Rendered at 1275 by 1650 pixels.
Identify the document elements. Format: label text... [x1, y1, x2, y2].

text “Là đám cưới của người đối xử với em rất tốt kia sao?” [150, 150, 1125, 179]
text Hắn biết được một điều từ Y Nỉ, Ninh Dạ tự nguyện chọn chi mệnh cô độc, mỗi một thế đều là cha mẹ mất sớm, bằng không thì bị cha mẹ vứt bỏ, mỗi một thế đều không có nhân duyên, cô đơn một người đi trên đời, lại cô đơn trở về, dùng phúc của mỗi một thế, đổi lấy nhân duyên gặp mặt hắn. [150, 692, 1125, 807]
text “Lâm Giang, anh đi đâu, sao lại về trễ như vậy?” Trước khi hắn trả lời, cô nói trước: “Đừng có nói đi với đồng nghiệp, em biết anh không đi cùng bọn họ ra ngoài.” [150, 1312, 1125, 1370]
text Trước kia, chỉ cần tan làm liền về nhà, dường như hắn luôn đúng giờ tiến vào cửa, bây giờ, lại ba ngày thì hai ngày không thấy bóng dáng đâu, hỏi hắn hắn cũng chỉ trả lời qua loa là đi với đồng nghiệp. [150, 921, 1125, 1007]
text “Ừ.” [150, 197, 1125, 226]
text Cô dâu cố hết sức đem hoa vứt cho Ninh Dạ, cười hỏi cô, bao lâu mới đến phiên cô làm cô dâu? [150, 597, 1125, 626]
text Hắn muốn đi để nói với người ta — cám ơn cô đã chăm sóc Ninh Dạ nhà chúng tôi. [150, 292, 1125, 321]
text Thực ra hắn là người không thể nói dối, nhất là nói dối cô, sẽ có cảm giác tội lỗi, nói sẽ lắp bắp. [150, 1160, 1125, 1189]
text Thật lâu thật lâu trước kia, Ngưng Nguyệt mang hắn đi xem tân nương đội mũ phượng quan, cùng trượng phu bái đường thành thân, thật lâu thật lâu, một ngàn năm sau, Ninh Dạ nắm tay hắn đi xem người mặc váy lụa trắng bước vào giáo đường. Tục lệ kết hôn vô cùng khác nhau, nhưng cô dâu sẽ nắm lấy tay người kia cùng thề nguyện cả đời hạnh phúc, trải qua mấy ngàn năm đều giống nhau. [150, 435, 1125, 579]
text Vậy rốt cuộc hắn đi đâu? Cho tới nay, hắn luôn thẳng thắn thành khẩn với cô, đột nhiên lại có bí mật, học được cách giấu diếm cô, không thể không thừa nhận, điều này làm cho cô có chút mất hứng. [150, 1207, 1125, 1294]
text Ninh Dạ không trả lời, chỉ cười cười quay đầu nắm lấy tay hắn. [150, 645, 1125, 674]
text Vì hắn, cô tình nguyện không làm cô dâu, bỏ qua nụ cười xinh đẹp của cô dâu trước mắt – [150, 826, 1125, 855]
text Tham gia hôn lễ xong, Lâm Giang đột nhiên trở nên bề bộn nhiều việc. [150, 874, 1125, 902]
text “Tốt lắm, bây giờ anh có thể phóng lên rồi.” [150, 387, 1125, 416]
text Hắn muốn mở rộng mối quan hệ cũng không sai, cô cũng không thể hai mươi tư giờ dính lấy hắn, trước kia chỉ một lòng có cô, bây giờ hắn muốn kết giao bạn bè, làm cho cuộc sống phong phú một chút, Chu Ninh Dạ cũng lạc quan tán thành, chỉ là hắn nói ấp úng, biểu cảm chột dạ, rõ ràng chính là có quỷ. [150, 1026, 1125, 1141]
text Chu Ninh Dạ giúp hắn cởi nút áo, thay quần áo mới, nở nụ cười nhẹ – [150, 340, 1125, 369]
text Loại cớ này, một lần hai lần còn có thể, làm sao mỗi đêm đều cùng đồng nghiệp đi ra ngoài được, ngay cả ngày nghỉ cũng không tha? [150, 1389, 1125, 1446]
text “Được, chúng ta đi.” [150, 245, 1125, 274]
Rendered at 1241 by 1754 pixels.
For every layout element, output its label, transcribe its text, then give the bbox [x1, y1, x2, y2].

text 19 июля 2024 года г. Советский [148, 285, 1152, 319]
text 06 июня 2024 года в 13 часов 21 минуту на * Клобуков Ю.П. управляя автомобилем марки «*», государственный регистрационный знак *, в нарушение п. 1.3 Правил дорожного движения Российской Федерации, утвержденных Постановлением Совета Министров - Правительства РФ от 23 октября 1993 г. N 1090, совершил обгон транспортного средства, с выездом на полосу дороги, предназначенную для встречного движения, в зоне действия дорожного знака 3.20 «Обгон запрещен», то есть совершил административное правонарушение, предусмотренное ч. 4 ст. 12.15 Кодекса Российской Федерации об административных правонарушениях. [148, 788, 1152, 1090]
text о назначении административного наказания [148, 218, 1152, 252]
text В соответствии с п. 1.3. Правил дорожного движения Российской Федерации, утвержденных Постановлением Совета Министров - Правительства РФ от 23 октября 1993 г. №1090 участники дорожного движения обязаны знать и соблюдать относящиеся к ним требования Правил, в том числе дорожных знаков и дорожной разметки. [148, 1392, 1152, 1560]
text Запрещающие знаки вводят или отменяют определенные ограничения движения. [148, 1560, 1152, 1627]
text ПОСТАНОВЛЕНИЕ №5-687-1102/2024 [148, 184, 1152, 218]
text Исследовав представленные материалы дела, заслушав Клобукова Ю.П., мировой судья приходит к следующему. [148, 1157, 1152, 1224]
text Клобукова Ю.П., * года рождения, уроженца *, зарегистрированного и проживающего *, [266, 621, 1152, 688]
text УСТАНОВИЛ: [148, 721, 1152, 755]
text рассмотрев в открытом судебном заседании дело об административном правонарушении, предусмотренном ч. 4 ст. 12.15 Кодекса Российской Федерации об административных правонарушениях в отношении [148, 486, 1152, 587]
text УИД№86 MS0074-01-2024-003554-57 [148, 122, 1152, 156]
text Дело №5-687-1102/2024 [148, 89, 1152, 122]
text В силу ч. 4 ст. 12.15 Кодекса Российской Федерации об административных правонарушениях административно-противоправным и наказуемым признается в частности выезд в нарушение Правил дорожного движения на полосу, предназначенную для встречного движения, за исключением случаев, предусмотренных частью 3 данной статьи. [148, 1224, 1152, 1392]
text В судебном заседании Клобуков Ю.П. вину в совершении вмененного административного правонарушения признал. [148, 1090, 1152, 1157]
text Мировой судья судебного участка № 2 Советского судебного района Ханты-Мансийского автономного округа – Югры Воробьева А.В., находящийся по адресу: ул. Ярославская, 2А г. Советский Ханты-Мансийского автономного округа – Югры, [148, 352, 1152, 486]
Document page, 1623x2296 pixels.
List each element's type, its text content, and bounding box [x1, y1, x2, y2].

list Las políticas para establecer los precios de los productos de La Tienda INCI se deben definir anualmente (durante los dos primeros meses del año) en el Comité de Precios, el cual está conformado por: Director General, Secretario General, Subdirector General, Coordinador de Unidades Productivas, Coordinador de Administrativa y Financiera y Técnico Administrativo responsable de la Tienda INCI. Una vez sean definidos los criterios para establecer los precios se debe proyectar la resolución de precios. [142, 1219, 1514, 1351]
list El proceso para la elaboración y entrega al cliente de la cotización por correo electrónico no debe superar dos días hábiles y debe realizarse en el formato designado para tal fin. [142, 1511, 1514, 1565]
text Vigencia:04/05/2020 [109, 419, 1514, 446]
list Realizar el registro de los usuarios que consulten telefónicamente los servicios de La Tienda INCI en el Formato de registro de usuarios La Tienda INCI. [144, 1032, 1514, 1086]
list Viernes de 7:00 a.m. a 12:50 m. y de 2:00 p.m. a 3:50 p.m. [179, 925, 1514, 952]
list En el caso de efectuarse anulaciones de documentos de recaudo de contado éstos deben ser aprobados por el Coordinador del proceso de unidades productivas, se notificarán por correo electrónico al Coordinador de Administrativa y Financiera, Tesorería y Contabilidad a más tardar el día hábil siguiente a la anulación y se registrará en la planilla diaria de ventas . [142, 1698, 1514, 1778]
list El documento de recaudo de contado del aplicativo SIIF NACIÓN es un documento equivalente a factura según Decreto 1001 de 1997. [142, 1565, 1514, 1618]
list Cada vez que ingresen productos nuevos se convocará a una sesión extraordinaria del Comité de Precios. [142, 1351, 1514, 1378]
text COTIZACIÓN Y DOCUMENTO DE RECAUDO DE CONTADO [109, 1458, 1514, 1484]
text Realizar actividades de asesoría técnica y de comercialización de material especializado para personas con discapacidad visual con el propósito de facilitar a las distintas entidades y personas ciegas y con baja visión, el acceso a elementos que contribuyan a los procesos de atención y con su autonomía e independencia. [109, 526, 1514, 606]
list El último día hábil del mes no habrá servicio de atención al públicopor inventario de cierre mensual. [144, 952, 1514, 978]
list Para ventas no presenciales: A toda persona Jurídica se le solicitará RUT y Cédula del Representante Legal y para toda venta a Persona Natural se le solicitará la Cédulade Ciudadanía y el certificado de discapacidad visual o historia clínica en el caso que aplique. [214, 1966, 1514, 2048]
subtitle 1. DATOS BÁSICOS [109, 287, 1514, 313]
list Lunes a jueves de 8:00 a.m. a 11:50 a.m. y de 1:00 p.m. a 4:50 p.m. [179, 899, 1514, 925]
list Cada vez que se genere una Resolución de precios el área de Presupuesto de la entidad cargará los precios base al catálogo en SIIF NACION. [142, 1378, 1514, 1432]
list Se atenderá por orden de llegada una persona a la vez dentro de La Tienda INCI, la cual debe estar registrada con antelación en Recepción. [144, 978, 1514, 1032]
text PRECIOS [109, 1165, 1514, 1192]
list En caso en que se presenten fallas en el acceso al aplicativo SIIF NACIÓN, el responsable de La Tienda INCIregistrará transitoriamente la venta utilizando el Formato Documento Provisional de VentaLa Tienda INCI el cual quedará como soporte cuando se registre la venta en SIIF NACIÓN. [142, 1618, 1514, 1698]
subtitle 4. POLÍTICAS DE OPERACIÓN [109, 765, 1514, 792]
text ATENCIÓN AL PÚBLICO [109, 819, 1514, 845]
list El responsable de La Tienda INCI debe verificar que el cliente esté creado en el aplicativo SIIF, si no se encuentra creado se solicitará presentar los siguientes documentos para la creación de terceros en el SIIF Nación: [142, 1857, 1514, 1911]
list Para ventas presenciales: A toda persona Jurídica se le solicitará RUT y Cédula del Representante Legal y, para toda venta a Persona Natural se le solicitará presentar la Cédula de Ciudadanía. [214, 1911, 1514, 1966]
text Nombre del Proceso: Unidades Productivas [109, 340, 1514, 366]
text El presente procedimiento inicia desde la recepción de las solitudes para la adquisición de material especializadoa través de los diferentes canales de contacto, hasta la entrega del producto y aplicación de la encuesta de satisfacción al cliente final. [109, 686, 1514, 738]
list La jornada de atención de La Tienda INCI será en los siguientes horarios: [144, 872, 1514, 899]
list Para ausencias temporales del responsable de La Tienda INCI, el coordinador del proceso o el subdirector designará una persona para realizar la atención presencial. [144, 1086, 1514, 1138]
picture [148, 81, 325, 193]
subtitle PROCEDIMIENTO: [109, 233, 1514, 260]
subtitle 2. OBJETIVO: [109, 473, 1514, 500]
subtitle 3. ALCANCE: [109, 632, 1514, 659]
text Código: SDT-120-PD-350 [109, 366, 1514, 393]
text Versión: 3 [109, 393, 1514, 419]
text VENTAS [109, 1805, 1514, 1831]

### TO-DO ITEM
Every line of the material above that has the string "Giang" needs pulling out.

### WRITTEN ANSWER
text “Lâm Giang, anh đi đâu, sao lại về trễ như vậy?” Trước khi hắn trả lời, cô nói trước: “Đừng có nói đi với đồng nghiệp, em biết anh không đi cùng bọn họ ra ngoài.” [150, 1312, 1125, 1370]
text Tham gia hôn lễ xong, Lâm Giang đột nhiên trở nên bề bộn nhiều việc. [150, 874, 1125, 902]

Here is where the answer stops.